Isso porque, nos casos de crime praticado em detrimento do patrimônio ou interesse da União, Estado ou Município, a ação penal é de iniciativa pública, sendo o Ministério Público o responsável por defender os interesses do órgão eventualmente afetado. O Estado já é representado, na ação penal pública, pelo Ministério Público, sendo contrário aos ditames da proporcionalidade e da paridade de armas, que se admita um segundo ente estatal, na promoção da acusação contra o imputado. Assim, seria verdadeiramente incoerente admitir o ingresso da Fazenda Nacional como assistente de acusação nos delitos tributários. Nas palavras de Aury Lopes Jr.:
“(…) quem defende em juízo os interesses do órgão público afetado é o Ministério Público, sendo sem sentido (salvo para gerar desequilíbrio processual e contaminar o processo com o sentimento de vingança) admitir-se a assistência. Do contrário, teríamos de admitir que o Ministério Público é negligente na tutela do patrimônio público, o que seria um contrassenso”2.
Noutras palavras, admitir que a Fazenda Nacional assuma a figura de assistente de acusação, nas hipóteses de crime tributário, acabaria por desnaturar os princípios que regem o direito penal e processual penal, para salvaguardar o interesse puramente patrimonial do fisco – de ver arrecadado, pela via do processo criminal, o tributo supostamente devido.
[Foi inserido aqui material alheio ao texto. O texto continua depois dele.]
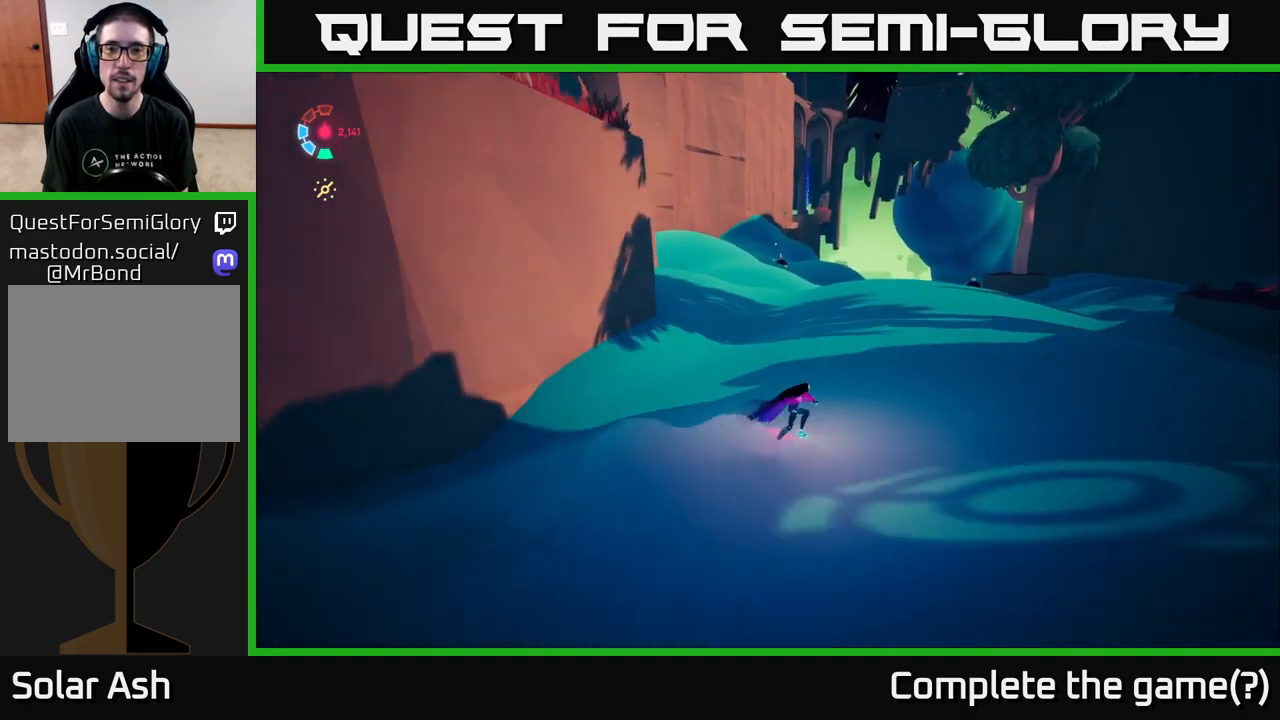
{"buttons": ["L2"], "left_stick": "up-right", "right_stick": "right", "events": [[350, "right_stick", "right"]]}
Bem se reconhece que a execução de dívidas fiscais e, mais ainda, a integridade do patrimônio da Fazenda se revestem do mais alto interesse público. Tanto que, nessa toada, a Fazenda Nacional se põe como ente responsável pela fiscalização e regulamentação da arrecadação tributária, sendo-lhe cabível, e até necessária, a autuação na sanção administrativa daqueles contribuintes que não honrarem com os seus compromissos fiscais.
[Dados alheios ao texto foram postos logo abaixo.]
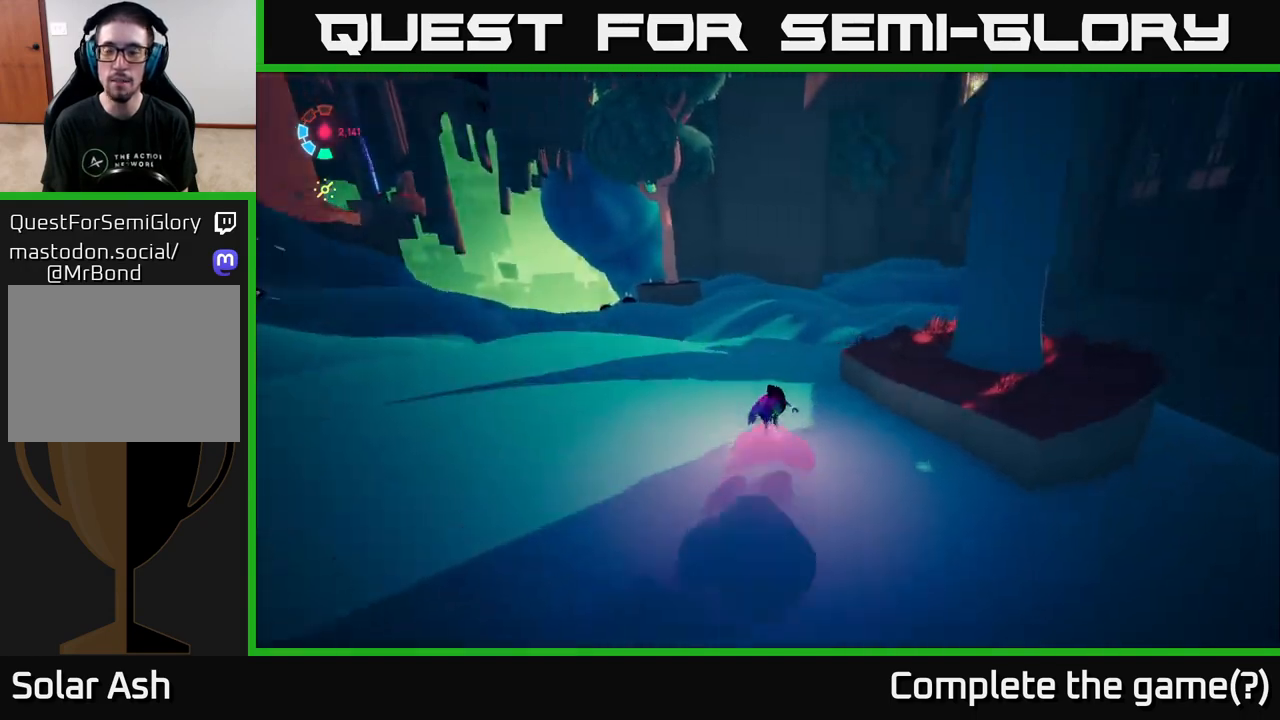
{"buttons": ["L2"], "left_stick": "up-left", "right_stick": "right", "events": [[50, "right_stick", "up-right"], [417, "right_stick", "right"]]}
Disso não se pode, contudo, saltar para o entendimento de que seria legítimo o Poder Público se valer de todo e qualquer instrumento – principalmente o direito penal – como mecanismo coercitivo de pagamento de dívidas fiscais. Isso implicaria a própria deturpação das estruturas e princípios por que se deve pautar um sistema penal e processual penal que se pretenda democrático.
Iniciativas como a Portaria PGFN nº 12072 militam no sentido de agravar a confusão, cada vez maior, acerca da função constitucional da persecução penal, que não é a de servir de instrumento de cobrança de dívida tributária. Trata-se, a Portaria em questão, de mais um exemplo da instrumentalização indevida do direito penal, para servir a fins extrapenais, o que não se pode deixar de reprovar.
NOTAS
1 HUNGRIA, Nelson. Comentários ao código penal. 2. ed. rev. atual. Rio de Janeiro: Revista Forense, 1958. v. VII. p. 178.
2 LOPES JR., Aury. Direito Processual Penal. 9ª ed. rev. e atual. São Paulo: Saraiva, 2019. P. 767.